TPG: How would you describe crypto-agility and why is it important in 2020 and beyond?
JL: To put crypto-agility in a one-sentence description, I’m quoting an article posted on our blog: “Crypto-agility, or cryptographic agility, is the capacity for an information security system to adopt an alternative to the original encryption method or cryptographic primitive without significant change to system infrastructure.”
I would consider crypto-agility to be a journey rather than a goal. Change the way your organization thinks about information security within your systems and accept that a change in the use of cryptographic algorithms is inevitable. This change should not have an impact on your applications consuming the cryptographic operations.
TPG: What do you envision happening with cryptography over the next handful of years?

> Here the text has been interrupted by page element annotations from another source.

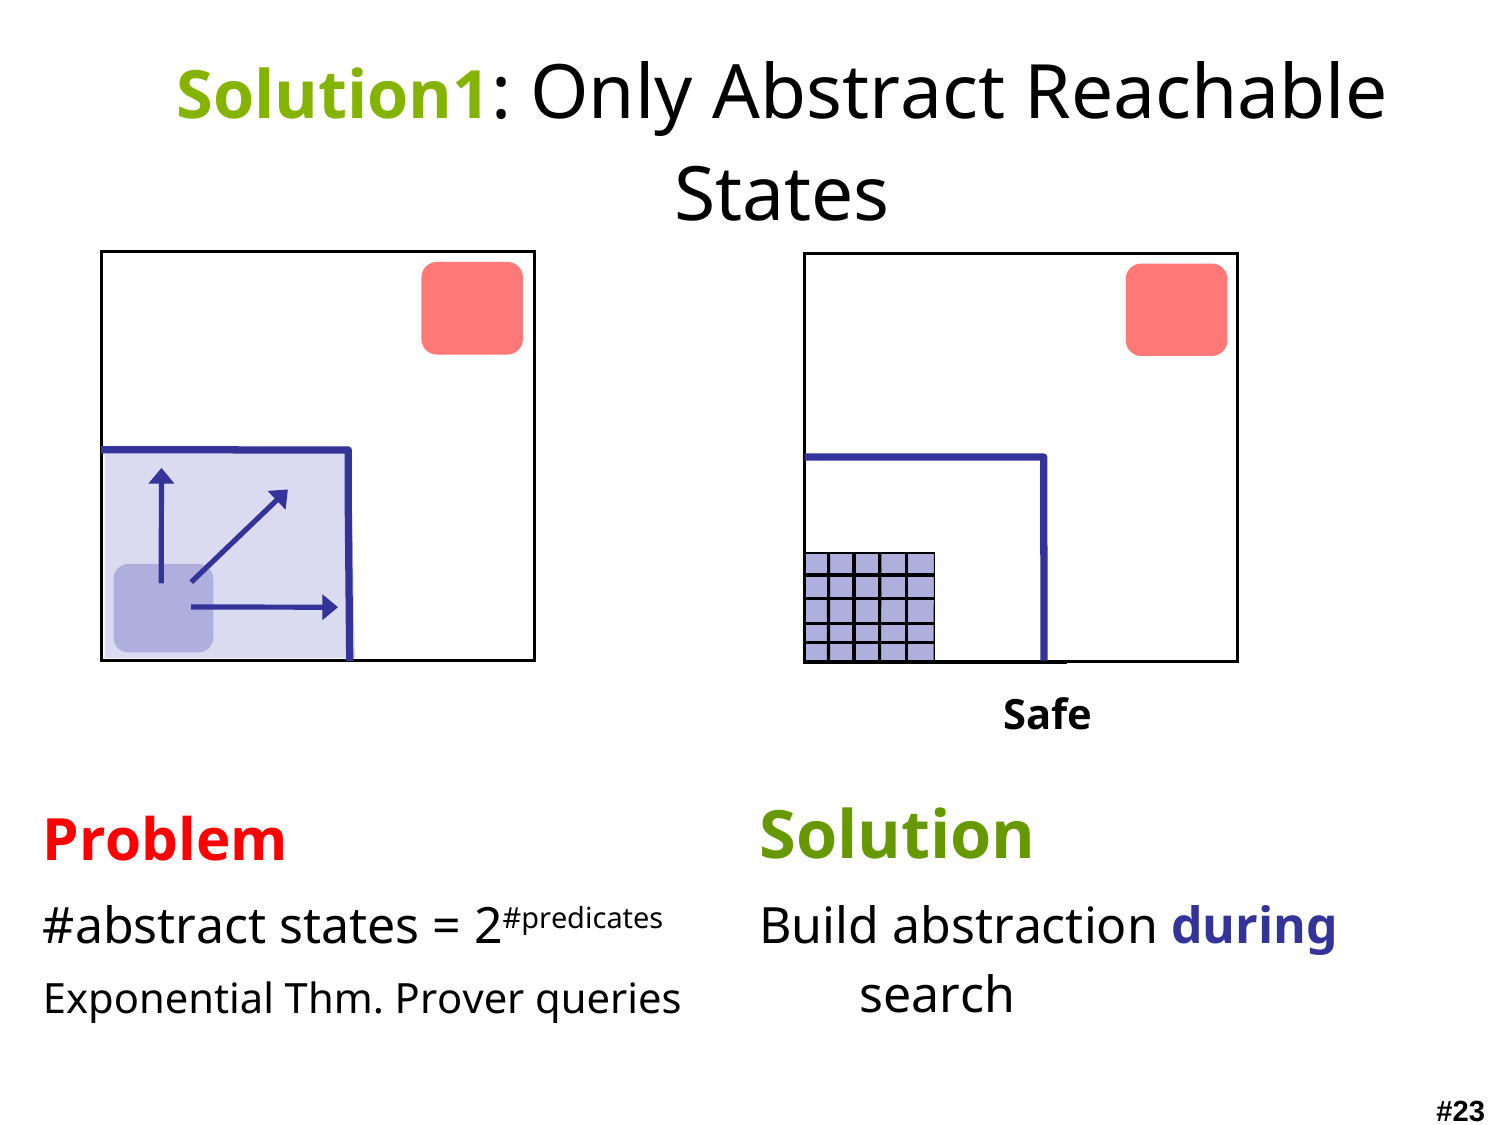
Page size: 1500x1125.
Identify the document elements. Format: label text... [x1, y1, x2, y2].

text_box [908, 554, 933, 573]
text_box [831, 577, 852, 597]
text_box [856, 577, 878, 597]
text_box [882, 554, 905, 573]
text_box [882, 625, 905, 641]
text_box Problem #abstract states = 2#predicates Exponential Thm. Prover queries [28, 790, 748, 1049]
text_box [856, 554, 878, 573]
text_box Safe [988, 677, 1131, 747]
text_box [830, 644, 852, 660]
text_box [908, 644, 933, 660]
text_box [806, 625, 826, 641]
text_box Solution1: Only Abstract Reachable States [44, 46, 1500, 235]
text_box [421, 261, 523, 355]
text_box [831, 625, 852, 641]
text_box [806, 577, 827, 597]
text_box [908, 577, 933, 597]
text_box [831, 600, 852, 622]
text_box [856, 600, 878, 622]
text_box [856, 644, 878, 660]
text_box [806, 600, 826, 622]
text_box [882, 644, 905, 660]
text_box [1125, 263, 1228, 356]
text_box [806, 554, 827, 573]
text_box [806, 378, 1069, 660]
text_box [104, 454, 346, 658]
text_box [908, 600, 933, 622]
text_box [882, 600, 905, 622]
text_box [882, 577, 905, 597]
text_box [806, 461, 1040, 660]
text_box [908, 625, 933, 641]
text_box [831, 554, 852, 573]
text_box [856, 625, 878, 641]
text_box Solution Build abstraction during search [744, 779, 1497, 950]
text_box [806, 644, 826, 660]
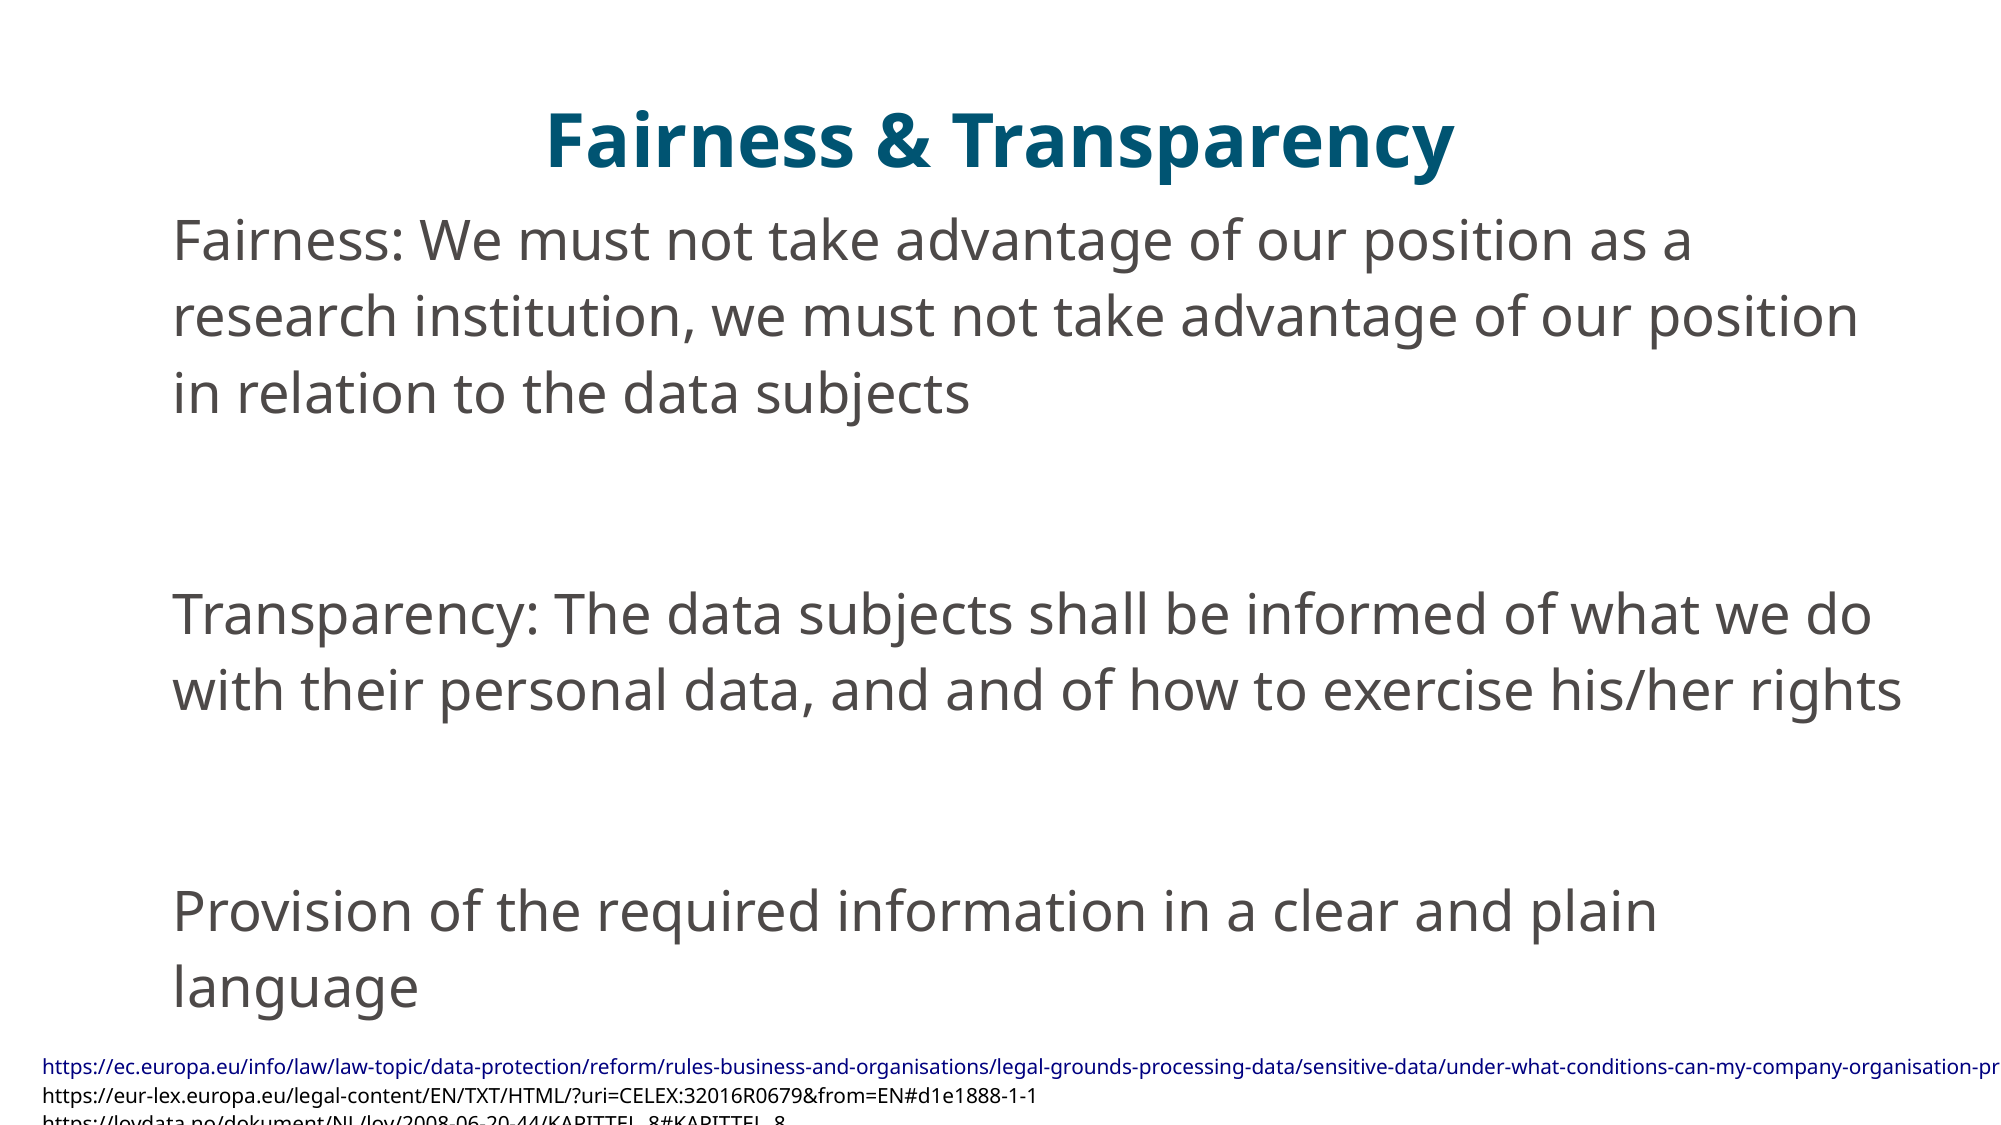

JL: While quantum is likely going to have the single biggest impact, there are other areas which will continue to influence cryptography in the near future, such as global regulations and accelerated digitalization:
- New and advanced cryptographic algorithms. Preparing for the post-quantum age, to achieve forward secrecy and be able to maintain information security for the next decades to come. One example is the NIST-initiated process on post-quantum cryptography.
- Regulations around the globe. Privacy is more and more the focal point of many regulations around the globe (GDPR, CCPA) and there are also other areas with regulations adapting to changing environments and advancements in technology (PSD2, eIDAS, FIPS 140-3, PCI).
- Continued or even accelerated digitalization. Consider how cryptography needs to support required adjustments and changes within organizations to provide for a digital future. The continued trends of remote working, learning and living might become an additional driving factor accelerating the digitalization efforts as we are experiencing an impact on just about every aspect of our lives.